Before the 19th century, seascapes were almost invisible in the Western artistic tradition. Artists might sketch ships or bustling harbors, but the water itself was rarely the subject. The ocean was considered too flat, too empty, or too dangerous to deserve attention. That changed when painters like J. M. W. Turner and Winslow Homer turned their canvases toward the waves. Turner’s furious storms pull viewers into chaos, and Homer’s quiet horizons make us feel the vulnerability of human beings against vast waters. Suddenly, the sea wasn’t just scenery. It was the story.

Literature took the same turn. When Melville wrote Moby-Dick, he didn’t just write about whaling; he gave the sea moods, tempests, and silences that felt as alive as the characters themselves. The ocean was a force that shaped every decision and every outcome. Later writers like Rachel Carson combined science and lyricism in The Sea Around Us, reminding us that the waves that seemed distant actually sustain life on Earth. Through these works, the ocean became less of a barrier and more of a mirror, reflecting both human ambition and human fragility.

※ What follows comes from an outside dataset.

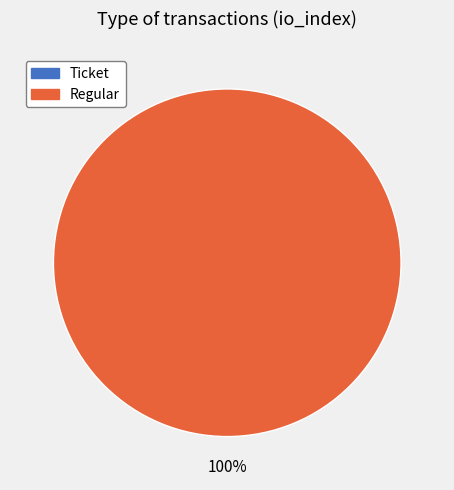

Rank the categories by value from highest to lowest.

Regular, Ticket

What I find most powerful about Gillis’s argument is that art didn’t just change how we look at the sea, but it changed what the sea means. Once painters and writers showed us that the ocean had depth, power, and beauty, it became part of culture. It became visible. And visibility matters. We cannot imagine climate change, rising tides, or marine ecosystems today without drawing on the images and stories that first made the ocean real to us.

This is the essence of the “blue humanities”: they remind us that the ocean is not blank space at the edges of our maps, but a central part of human life and imagination. To see the sea differently is to see ourselves differently, small, vulnerable, and yet connected to something vast and enduring. Art painted and wrote the sea into being, and now we can’t stop seeing it.

2 thoughts on “When The Sea Became More Than Just Water

  1. What a wonderful blog post, Omar. You definitely understood the reading and the larger point (the So What) of why it was assigned. This is precisely the kind of text-based interpretation I am hoping to see on this site. Nice work!

  2. Hi Omar. I enjoyed your post thoroughly and despite the fact that Gillis’ argument did not change the way society views the ocean, I can’t help but argue against it. Yes, the ocean is still feared and used as a means of travel, but the greater desire to know and understand the ocean and its inhabitants has seemingly lured people in in recent years. We have all heard the claim that “We know more about the dark side of the moon than the depths of our ocean.” And, while that may be correct, that doesn’t necessarily mean that we lack interest in understanding the sea. Personally, I have a great desire to learn about the depths of the ocean (more importantly what odd creatures scuttle around the sea-floor) while also having an immense fear of the ocean depths and what I can’t physically see. Regardless, the fear leads to curiosity, and while I don’t have the means of diving to the deepest point of the ocean and cataloging my findings, it brings about a mythical presence to the ocean and the funny little creatures that lurk in the dark.